**Excerpts from a dataset:**
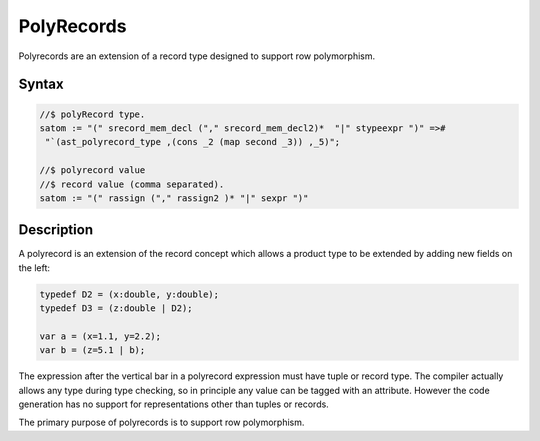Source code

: PolyRecords
===========

Polyrecords are an extension of a record type designed to support
row polymorphism.

Syntax
------

.. code-block:: felix

  //$ polyRecord type.
  satom := "(" srecord_mem_decl ("," srecord_mem_decl2)*  "|" stypeexpr ")" =># 
   "`(ast_polyrecord_type ,(cons _2 (map second _3)) ,_5)";

  //$ polyrecord value
  //$ record value (comma separated).
  satom := "(" rassign ("," rassign2 )* "|" sexpr ")"


Description
-----------

A polyrecord is an extension of the record concept which allows
a product type to be extended by adding new fields on the left:

.. code-block:: felix

  typedef D2 = (x:double, y:double);
  typedef D3 = (z:double | D2);

  var a = (x=1.1, y=2.2);
  var b = (z=5.1 | b);

The expression after the vertical bar in a polyrecord expression must
have tuple or record type. The compiler actually allows any type during
type checking, so in principle any value can be tagged with an
attribute. However the code generation has no support for representations
other than tuples or records.

The primary purpose of polyrecords is to support row polymorphism.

**Work order:**
Copy out all of the data word for word. Do not carry over any picture.

**Problem solution:**
Source code

: PolyRecords
===========

Polyrecords are an extension of a record type designed to support
row polymorphism.

Syntax
------

.. code-block:: felix

  //$ polyRecord type.
  satom := "(" srecord_mem_decl ("," srecord_mem_decl2)*  "|" stypeexpr ")" =># 
   "`(ast_polyrecord_type ,(cons _2 (map second _3)) ,_5)";

  //$ polyrecord value
  //$ record value (comma separated).
  satom := "(" rassign ("," rassign2 )* "|" sexpr ")"


Description
-----------

A polyrecord is an extension of the record concept which allows
a product type to be extended by adding new fields on the left:

.. code-block:: felix

  typedef D2 = (x:double, y:double);
  typedef D3 = (z:double | D2);

  var a = (x=1.1, y=2.2);
  var b = (z=5.1 | b);

The expression after the vertical bar in a polyrecord expression must
have tuple or record type. The compiler actually allows any type during
type checking, so in principle any value can be tagged with an
attribute. However the code generation has no support for representations
other than tuples or records.

The primary purpose of polyrecords is to support row polymorphism.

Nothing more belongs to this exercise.